Krumpos was coming off hosting his First Friday event, which featured 16 guest artists participating in an auction that raised $1,025 for Planned Parenthood of Wisconsin and $138 for the Transgender Law Center. The evening also included music by Morgan Piontek and drew more than 100 comments on Yonder’s Facebook page.

The gallery is a display space, work space and event space on Steele Street, which is Algoma’s cultural center. Next door is Yardstick, a well-stocked independent bookstore. Across the street is Ruse, a fairly new bar in a 1905 building. And down the block are Clay on Steele – featuring ceramic arts – and LadyBug Glass, which shows glass plus abstract photography and astrophotography.
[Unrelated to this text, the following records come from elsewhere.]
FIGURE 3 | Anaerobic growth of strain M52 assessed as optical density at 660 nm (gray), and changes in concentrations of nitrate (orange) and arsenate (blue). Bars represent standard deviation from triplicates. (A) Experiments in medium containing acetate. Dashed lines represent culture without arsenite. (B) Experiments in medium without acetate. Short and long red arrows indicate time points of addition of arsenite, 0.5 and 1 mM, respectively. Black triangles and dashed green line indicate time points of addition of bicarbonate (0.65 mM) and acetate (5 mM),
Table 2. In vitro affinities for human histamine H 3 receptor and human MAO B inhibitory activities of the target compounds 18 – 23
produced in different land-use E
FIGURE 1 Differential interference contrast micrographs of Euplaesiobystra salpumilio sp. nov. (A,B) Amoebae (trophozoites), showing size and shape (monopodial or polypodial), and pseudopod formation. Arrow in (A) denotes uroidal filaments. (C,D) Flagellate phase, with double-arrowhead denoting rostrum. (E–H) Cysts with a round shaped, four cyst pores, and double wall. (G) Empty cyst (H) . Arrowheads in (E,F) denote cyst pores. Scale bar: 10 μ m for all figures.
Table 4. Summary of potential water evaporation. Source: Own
Art by Krumpos. Photo by Rachel Lukas.

Krumpos is primarily a printer whose favorite work is etchings on copper plates.

“I really enjoy the process, the iterative process,” he said. “You are always changing. You print one, and you make changes on it, and then you print it again and see how it looks. I also like wood-block printmaking and screen printing, which I finally have set up, so now we’re doing our own T-shirts and things like that.”
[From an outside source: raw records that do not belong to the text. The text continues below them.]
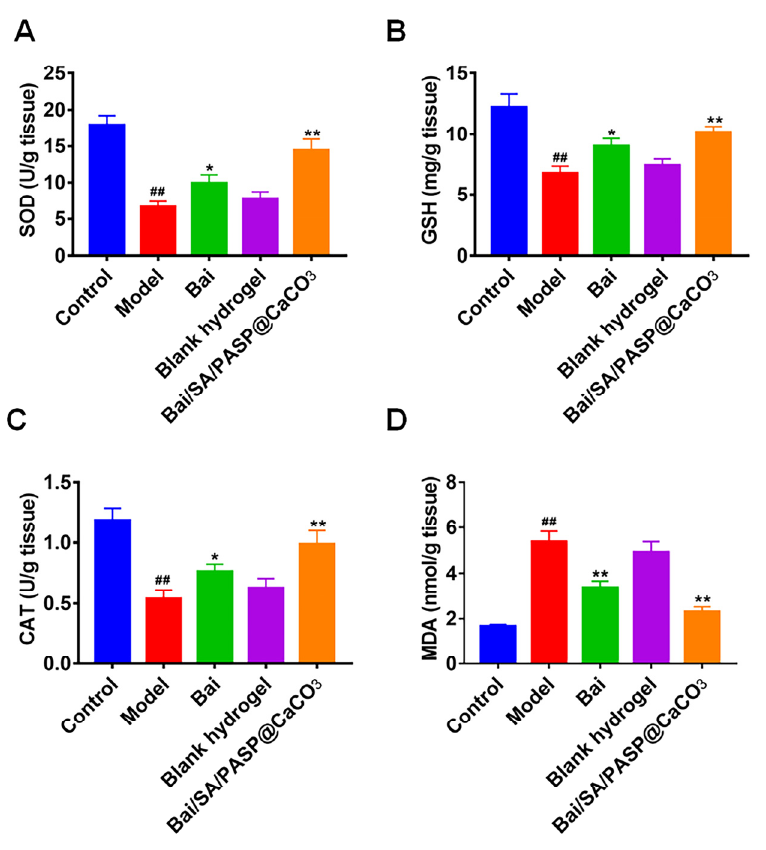
Figure 8. Effect of hydrogel on SOD ( A ), GSH ( B ), CAT ( C ), and MDA ( D ) activities in acetic acid- induced chronic gastric injury in vivo. Data are presented as mean ± SD ( n = 3). ## p < 0.01 vs. the control group, and * p < 0.05 and ** p < 0.01 vs. the model group.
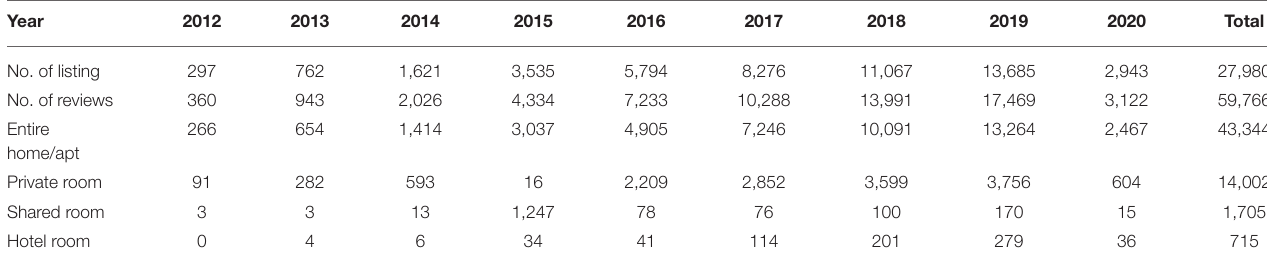
TABLE 2 | Descriptive statistics of review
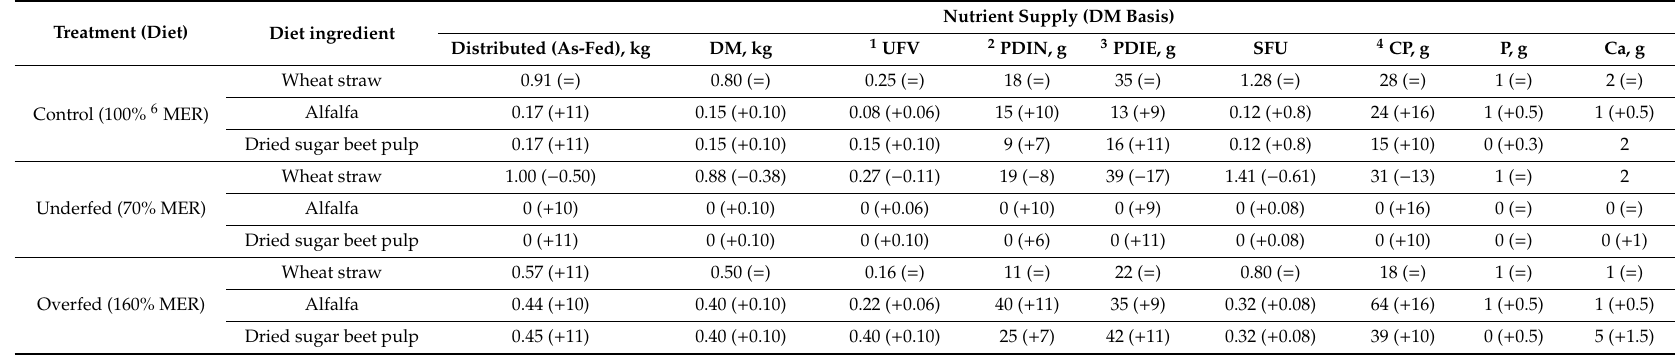
Table 2. Diet composition and daily nutrient supply (per ewe), according to the diet (treatment) applied during the challenge period (from day “zero” to 49). Values between brackets correspond to the added or reduced quantities (in percentage with regard to the “diet challenge” period) applied during the refeeding period (from day 49 till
Krumpos and his spouse, Erin LaBonte, who’s also an artist, collaborate on public murals such as the one on Bayside Bargains in Sturgeon Bay and another that will hang from Sturgeon Bay’s City Hall. Many Algoma building facades also feature displays of their work, and they have established a reputation as mural creators – work that now pays reasonably well.
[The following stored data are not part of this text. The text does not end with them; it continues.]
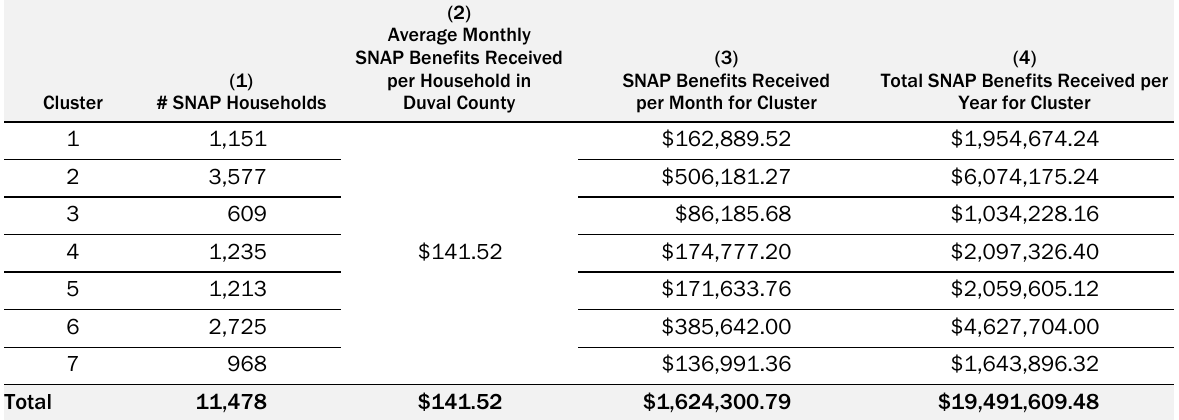
Table 3. Estimated SNAP Benefits Received per Food Desert Cluster Identified in Duval County, Florida, Using Data from the 2008–2012 American Community Survey and the Supplemental Nutrition Assistance Program Data System by Multiplying the Product (Column 4) of the Average Monthly SNAP Benefits Received per Household in Duval County (Column 3) and the Number of SNAP Households (Column 2) by 12 Months (all in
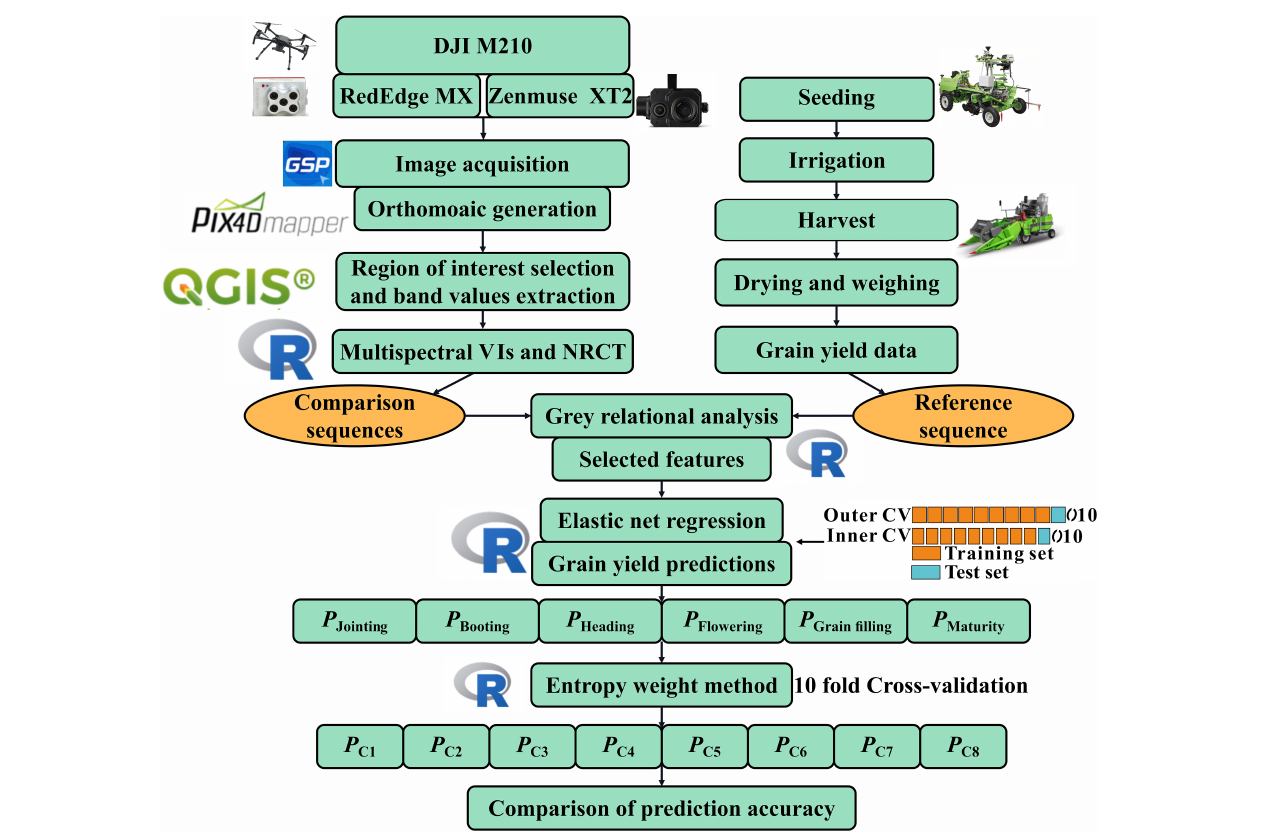
FIGURE 2 | Schematic workflow of the methodology used in this study. P denotes the predicted grain yield (GY) value, and C1–C8 indicate the combinations of the values predicted from multiple growth stages. CV, cross-validation; VIs, vegetation indices; NRCT, normalized relative canopy temperature.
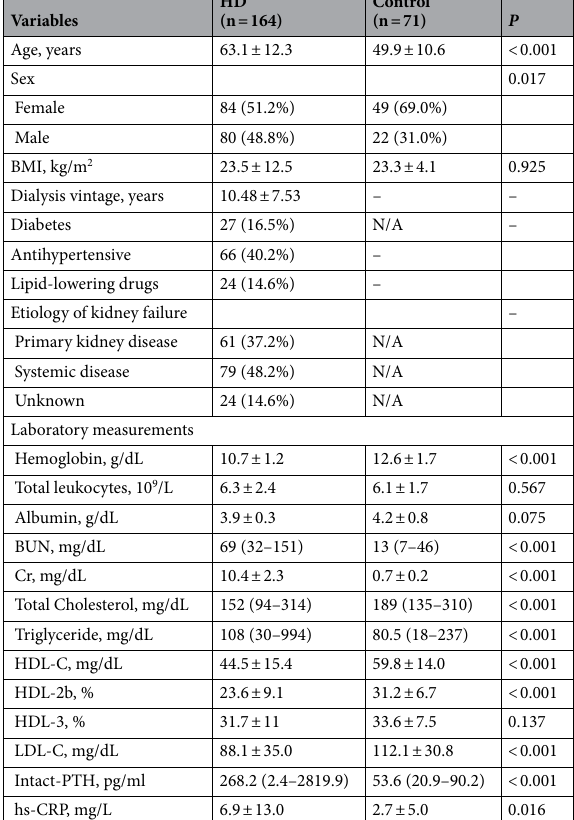
Table 1. Baseline characteristics in study cohort (N = 235). BMI body mass index, HDL high-density lipoprotein, LDL low-density lipoprotein, C cholesterol, T total, PTH parathyroid hormone, BUN blood urea nitrogen, Cr creatinine, hs-CRP high-sensitivity C-reactive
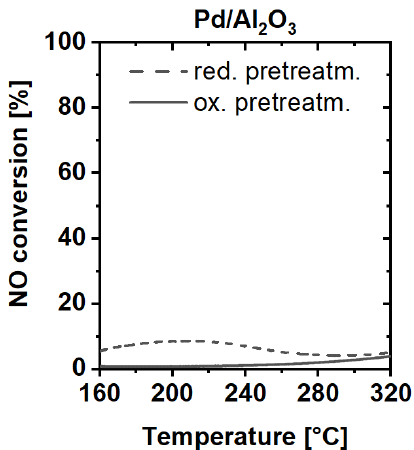
Figure A5. Catalytic activity for NO conversion after reductive and oxidative pretreatment of Pd/Al 2 O 3 (fresh state) during a light-off test in 800 ppm NO, 7% CO 2 , 5% O 2 , 5% H 2 O, and bal. N 2 at a GHSV of 40,000 h − 1 .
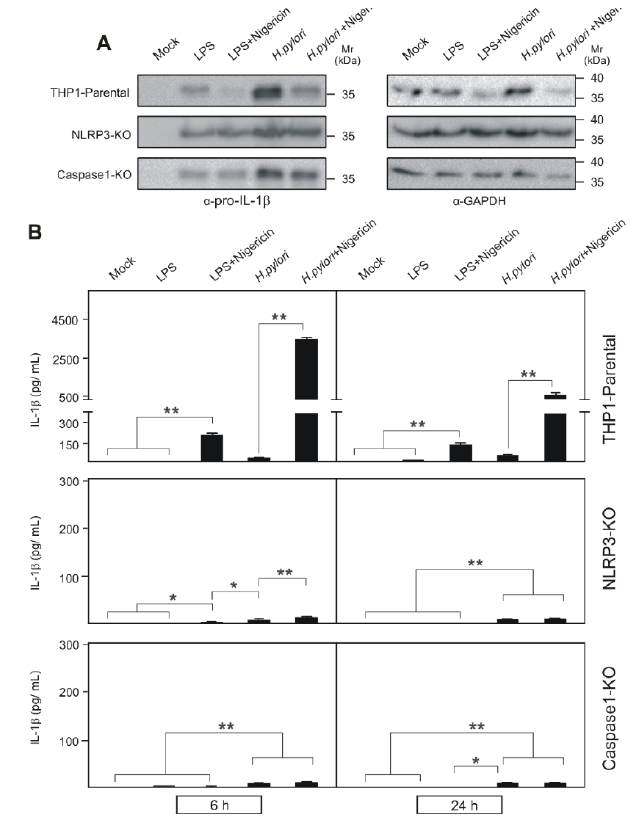
Figure 3. Expression of pro-IL-1 β in THP1 parental, THP1 NLRP3-KO and THP1 Caspase-1-KO monocytes after E. coli LPS treatment, H. pylori infection and NLRP3 inflammasome activation with Nigericin were shown in Western blots in comparison with control GAPDH as loading reference ( A ). GAPDH, a known target for active caspase-1 [69] is also cleaved in THP1 parental cells but not in NLRP3-KO or caspase-1-KO cells after Nigericin treatment, which suggests pyroptotic death ( A ). NLRP3 inflammasome activation is evident with cleavage of pro-IL-1 β and secretion of high amount of mature IL-1 β from THP1 parental monocytes but not in NLRP3-KO or caspase-1-KO cells after Nigericin treatment, however, both knockout cells secreted basic background secretion after H. pylori infection, which again confirms the inflammasome or caspase-1-independent secretion of IL-1 β by H. pyloi ( B ). * p ≤ 0.05; ** p ≤ 0.01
“I like to create an art space that people can walk into,” Krumpos said of Yonder. The gallery – with its prints, puppets and assemblages, as well as a three-quarter-scale covered wagon – creates some of that.

“It has a narrative to it. We’re building an idea. Just come in and look. We’re always working on it, creating a place [where] you can come in and see that it’s a little different than anywhere else. It’s not going to be a Gap.”

Yonder’s storefront. Photo by Rachel Lukas.

Krumpos lived in Minneapolis from 2009 until 2013, working as a graphic designer and web designer for companies such as Under Armour, Best Buy, 3M, Medtronic, United Health Care and several other medical tech and insurance firms – work he continues to do from Algoma. He moved back to Wisconsin to teach at UW-Green Bay for a year to fill in for a professor on sabbatical, and then he continued to work as an adjunct for several years.

LaBonte taught art full time at Silver Lake College in Manitowoc for eight years until the school closed in 2020 because of the pandemic. She then taught as an adjunct at UW-Green Bay, and this year, she started teaching art at Kewaunee High School.

The two are working out how to create art, contribute to the community, raise their two-year-old son and build financial security. It’s a mix that requires flexibility and improvisation. 

Full-time university teaching posts are notoriously scarce, and adjunct positions are notoriously poorly paid. Although Krumpos has enjoyed working for nonprofits and teaching as an adjunct, he recognizes that that sort of work will never pay enough.

Art by Erin La Bonte. Photo by Rachel Lukas.

“You feel good about it, but you’re never getting over that bump,” he said, speaking frankly about money and balancing the need to earn with the desire to create art. “It’s just, that’s the way it goes. Like I would love the transition to this,” he said, referring to his printmaking, assemblages and puppets. “It’s still rewarding. A hobby.”

Then he paused and reconsidered.

“I’m reluctant to call it a hobby because I feel like being an artist is a frame of mind. You’ve just got to go to work sometimes, and support the things you do want. Then it gives you the freedom to just do what you want and not ask if someone would buy it. You can just do it because you have been bankrolling yourself.”

Krumpos has concluded that with commercial jobs, the rate of pay is inverse to the degree of interest in the work, but he questions how many people can make a living from art.

“This idea of making art and selling it – making a good living off of it – it’s very difficult. I gave up the dream of thinking [that] somebody can be just an artist. It’s very, very difficult. … I think about that stuff all the time, but now I’m taking the pressure off myself a little bit – off any kind of expectation because I really just enjoy my life. I don’t need to show in other galleries because we have our own.”